PROBLEM STATEMENT: Among the lines below, keep only those from the one containing "- 🟡 Pendiente: Amarillo" through the one containing "- **Recurso**: Selector", and reproduce them exactly.

Stored items from a collection

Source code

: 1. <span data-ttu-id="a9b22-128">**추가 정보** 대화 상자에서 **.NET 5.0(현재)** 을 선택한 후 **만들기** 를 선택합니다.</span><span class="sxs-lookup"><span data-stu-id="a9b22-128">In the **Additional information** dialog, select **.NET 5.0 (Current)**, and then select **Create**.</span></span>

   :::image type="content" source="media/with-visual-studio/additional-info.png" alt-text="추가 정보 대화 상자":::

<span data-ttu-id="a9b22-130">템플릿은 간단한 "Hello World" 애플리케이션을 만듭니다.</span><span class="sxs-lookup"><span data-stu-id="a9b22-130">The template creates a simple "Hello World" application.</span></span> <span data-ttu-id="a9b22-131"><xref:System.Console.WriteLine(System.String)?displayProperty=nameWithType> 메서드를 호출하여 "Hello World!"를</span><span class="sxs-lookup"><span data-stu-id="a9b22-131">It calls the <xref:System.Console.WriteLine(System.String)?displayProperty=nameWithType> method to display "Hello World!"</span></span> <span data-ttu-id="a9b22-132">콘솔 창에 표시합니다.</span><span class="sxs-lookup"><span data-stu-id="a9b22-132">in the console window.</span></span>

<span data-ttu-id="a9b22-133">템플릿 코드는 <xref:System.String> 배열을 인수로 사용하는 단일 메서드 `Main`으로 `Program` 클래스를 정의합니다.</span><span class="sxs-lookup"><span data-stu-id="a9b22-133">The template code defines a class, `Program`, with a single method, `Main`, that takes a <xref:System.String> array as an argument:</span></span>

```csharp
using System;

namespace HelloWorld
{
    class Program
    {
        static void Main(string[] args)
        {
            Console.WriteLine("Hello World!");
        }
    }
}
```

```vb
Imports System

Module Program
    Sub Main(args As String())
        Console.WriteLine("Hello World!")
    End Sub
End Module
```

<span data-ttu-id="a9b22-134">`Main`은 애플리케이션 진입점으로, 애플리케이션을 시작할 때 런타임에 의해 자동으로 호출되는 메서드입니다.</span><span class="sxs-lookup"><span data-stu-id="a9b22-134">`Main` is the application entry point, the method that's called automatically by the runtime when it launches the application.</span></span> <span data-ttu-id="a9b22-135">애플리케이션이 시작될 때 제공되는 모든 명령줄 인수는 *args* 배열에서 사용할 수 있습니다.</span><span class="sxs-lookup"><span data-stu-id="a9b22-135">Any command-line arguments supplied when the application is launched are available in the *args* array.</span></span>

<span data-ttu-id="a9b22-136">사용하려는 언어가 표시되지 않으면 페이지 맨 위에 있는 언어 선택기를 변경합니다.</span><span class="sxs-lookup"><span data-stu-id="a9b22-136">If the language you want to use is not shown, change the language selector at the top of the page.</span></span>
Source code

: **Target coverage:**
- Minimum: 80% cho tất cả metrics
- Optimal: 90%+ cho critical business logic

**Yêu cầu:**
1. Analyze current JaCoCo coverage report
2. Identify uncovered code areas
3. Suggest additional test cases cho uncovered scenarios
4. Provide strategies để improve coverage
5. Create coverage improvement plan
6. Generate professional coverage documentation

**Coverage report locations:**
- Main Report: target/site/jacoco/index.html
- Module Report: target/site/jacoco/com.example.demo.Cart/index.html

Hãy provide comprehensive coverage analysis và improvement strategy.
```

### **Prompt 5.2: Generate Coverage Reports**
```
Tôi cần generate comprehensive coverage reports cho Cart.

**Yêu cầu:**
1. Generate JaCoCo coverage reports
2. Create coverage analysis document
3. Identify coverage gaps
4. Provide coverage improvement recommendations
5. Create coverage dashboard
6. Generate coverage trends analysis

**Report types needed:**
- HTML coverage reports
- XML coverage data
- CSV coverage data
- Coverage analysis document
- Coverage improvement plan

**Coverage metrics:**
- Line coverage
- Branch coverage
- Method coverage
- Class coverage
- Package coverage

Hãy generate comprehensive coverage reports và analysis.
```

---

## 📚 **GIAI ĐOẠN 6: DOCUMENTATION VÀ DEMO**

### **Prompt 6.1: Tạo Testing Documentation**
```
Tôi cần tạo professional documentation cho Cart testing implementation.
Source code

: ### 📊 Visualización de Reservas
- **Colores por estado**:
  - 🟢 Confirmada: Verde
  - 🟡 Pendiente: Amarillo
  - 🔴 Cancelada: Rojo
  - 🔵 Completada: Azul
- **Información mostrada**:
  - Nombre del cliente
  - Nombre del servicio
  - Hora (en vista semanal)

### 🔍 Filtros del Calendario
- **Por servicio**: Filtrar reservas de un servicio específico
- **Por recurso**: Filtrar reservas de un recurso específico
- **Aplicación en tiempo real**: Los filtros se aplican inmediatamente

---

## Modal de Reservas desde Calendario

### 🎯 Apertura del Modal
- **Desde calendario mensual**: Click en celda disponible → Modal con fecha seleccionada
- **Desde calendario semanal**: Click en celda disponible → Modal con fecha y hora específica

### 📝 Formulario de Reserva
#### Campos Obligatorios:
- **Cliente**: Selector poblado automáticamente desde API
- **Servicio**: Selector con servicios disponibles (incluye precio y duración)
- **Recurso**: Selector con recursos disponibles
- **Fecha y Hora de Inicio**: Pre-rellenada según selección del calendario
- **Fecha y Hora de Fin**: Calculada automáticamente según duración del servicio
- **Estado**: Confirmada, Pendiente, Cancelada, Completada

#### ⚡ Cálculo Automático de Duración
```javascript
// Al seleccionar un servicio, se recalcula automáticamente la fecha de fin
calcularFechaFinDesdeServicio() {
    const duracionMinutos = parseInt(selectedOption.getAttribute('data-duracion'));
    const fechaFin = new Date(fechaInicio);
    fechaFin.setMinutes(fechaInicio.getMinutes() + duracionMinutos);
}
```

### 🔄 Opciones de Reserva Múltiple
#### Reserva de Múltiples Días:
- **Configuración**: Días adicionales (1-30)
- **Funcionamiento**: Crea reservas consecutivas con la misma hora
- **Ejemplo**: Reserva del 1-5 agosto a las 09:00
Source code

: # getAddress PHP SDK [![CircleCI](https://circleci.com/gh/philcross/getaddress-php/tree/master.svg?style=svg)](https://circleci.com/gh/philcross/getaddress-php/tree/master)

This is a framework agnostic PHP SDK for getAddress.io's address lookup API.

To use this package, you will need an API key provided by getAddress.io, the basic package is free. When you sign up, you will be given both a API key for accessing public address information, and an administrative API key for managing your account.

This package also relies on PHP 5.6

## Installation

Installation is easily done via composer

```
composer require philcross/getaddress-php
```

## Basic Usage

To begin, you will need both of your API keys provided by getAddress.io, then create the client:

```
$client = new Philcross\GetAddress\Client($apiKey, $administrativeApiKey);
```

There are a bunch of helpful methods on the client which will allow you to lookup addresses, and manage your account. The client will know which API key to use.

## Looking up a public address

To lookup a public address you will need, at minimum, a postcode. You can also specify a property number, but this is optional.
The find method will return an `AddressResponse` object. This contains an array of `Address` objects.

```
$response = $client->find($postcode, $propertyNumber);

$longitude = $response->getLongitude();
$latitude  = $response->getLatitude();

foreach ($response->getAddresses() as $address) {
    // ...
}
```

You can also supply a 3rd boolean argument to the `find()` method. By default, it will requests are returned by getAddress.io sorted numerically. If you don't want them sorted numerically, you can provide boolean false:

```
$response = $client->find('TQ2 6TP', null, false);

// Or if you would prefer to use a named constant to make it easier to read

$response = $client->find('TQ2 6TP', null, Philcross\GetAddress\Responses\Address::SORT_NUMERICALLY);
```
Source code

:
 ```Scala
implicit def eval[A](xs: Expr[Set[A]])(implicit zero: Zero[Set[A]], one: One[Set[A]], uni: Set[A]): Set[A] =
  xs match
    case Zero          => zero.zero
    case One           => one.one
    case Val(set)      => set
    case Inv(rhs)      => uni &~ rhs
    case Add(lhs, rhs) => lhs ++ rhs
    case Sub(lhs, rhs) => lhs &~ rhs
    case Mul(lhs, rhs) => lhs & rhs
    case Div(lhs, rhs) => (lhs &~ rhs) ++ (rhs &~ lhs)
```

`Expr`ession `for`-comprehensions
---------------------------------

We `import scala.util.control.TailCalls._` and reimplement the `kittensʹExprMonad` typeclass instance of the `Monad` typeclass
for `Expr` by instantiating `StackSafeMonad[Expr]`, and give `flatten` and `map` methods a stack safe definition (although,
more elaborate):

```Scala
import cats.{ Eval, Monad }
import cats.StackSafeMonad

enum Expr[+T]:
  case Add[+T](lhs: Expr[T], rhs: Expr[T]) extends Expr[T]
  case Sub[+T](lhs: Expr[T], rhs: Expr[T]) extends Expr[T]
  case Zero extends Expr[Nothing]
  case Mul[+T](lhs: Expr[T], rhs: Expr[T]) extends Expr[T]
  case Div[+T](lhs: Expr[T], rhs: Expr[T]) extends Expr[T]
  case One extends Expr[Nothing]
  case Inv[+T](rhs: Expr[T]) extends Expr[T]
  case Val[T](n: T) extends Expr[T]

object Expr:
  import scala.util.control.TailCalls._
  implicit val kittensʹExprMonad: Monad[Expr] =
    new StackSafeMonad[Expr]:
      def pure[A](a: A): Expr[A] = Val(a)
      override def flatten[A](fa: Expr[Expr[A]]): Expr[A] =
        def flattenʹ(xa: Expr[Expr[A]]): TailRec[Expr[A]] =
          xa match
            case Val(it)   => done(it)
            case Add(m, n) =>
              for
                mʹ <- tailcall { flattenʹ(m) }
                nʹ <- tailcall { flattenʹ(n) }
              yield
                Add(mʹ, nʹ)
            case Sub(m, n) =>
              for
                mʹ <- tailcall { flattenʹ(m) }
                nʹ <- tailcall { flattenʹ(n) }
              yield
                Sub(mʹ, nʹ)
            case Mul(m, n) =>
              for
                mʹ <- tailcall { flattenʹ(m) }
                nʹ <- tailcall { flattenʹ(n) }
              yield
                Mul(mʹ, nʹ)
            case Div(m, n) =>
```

THE COMPLETED TASK:
  - 🟡 Pendiente: Amarillo
  - 🔴 Cancelada: Rojo
  - 🔵 Completada: Azul
- **Información mostrada**:
  - Nombre del cliente
  - Nombre del servicio
  - Hora (en vista semanal)

### 🔍 Filtros del Calendario
- **Por servicio**: Filtrar reservas de un servicio específico
- **Por recurso**: Filtrar reservas de un recurso específico
- **Aplicación en tiempo real**: Los filtros se aplican inmediatamente

---

## Modal de Reservas desde Calendario

### 🎯 Apertura del Modal
- **Desde calendario mensual**: Click en celda disponible → Modal con fecha seleccionada
- **Desde calendario semanal**: Click en celda disponible → Modal con fecha y hora específica

### 📝 Formulario de Reserva
#### Campos Obligatorios:
- **Cliente**: Selector poblado automáticamente desde API
- **Servicio**: Selector con servicios disponibles (incluye precio y duración)
- **Recurso**: Selector con recursos disponibles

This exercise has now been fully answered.